▶ [WHAT THE EXERCISE ASKS] In the text on agent-based energy simulation, what two kinds of signals does the battery agent respond to when dispatching charging and discharging actions?

▶ [GIVEN TEXT]
━━━━━━━━━━━━━━━━━━━━━━━━━━━━━━

3.1. Agent-Based Simulation Framework

This study adopted an ABS paradigm to capture the complex dynamics of an energy system in which multiple heterogeneous entities interact. Instead of modeling the grid, loads, and storage components as a monolithic structure, each entity is represented as an agent with distinct behaviors and objectives [5,9,23]. The fundamental rationale for this approach is that decentralized interactions, such as real-time overload signaling and dynamic battery dispatch, are naturally captured by agent-level roles and capabilities. In contrast to top-down simulation strategies, ABS allows these individual decisions to aggregate into emergent phenomena, including overall grid load patterns and system stability metrics [10,24].
In the proposed framework, each agent’s functionality derives from its designated roles, specifying how it can request or provide services within the system. For instance, a grid operator agent monitors potential overload conditions and communicates warnings to other agents. A battery agent dispatches charging and discharging actions in response to both immediate overload signals and economic signals (electricity prices). These agent-to-agent interactions are facilitated by interfaces defined in an object-oriented manner. Only through these interfaces can one agent query or affect another, reflecting realistic limitations in knowledge sharing among real-world stakeholders.

3.2. Hybrid Energy System Simulation and Optimization

After defining agent roles, a preliminary feasibility assessment was conducted using HOMER Pro (3.18.3). The objective was to determine economically and technically viable specifications for energy storage systems, including optimal battery size, rated power, state-of-charge operating limits, and round-trip efficiency [16,18,20,22]. HOMER Pro simulates a range of potential system configurations, evaluating each for net-present cost, levelized cost of energy, and technical feasibility.
The simulation results from HOMER Pro informed the core parameters used in the ABS. In particular, the battery agent was instantiated with capacities, power ratings, and SoC bounds that HOMER Pro identified as optimal [21]. While HOMER Pro itself can propose a high-level operational strategy, the agent-based framework subsequently refined real-time charging and discharging decisions once the battery was embedded in a multi-agent environment [23]. This seamless handoff ensured that the battery’s specifications remained consistent across all dispatch strategies, even as the operational logic diverged.

━━━━━━━━━━━━━━━━━━━━━━━━━━━━━━

▶ [GIVEN INFORMATION]

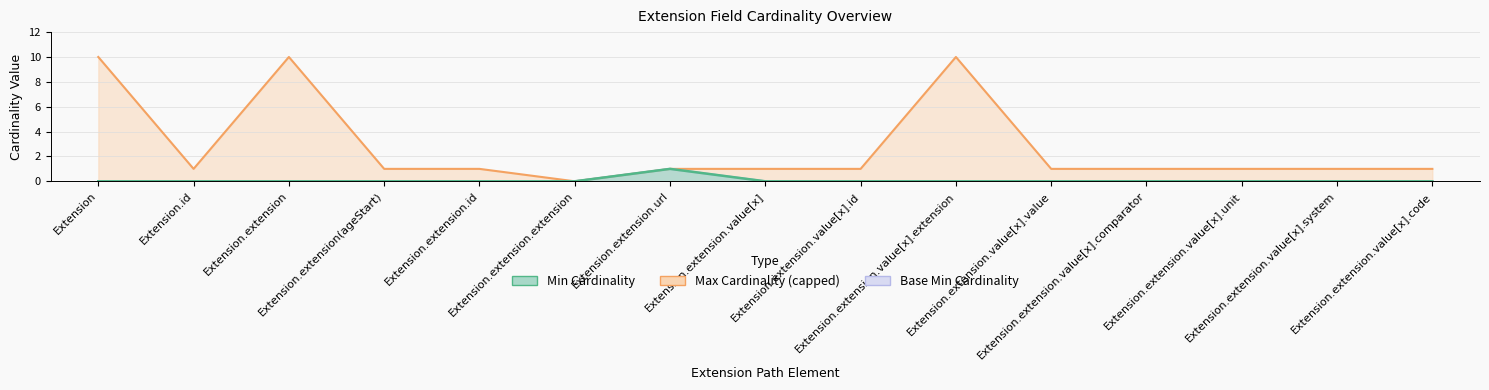

The Max_numeric series shows -3 at Extension.extension.extension. True or false?

False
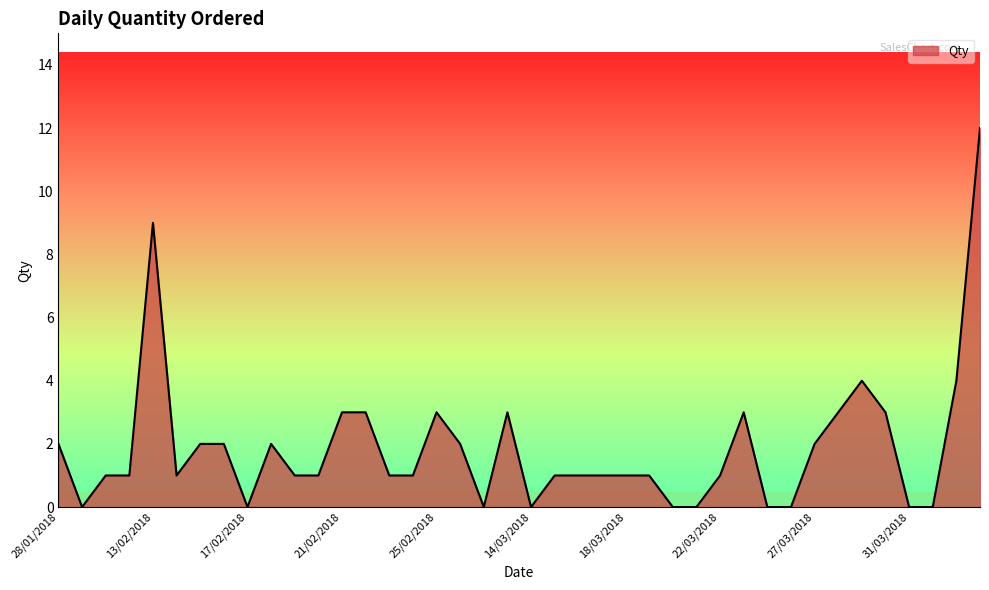

What is the difference between the maximum and minimum values?

12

━━━━━━━━━━━━━━━━━━━━━━━━━━━━━━

▶ [TASK RESULT] Immediate overload signals and economic signals (electricity prices).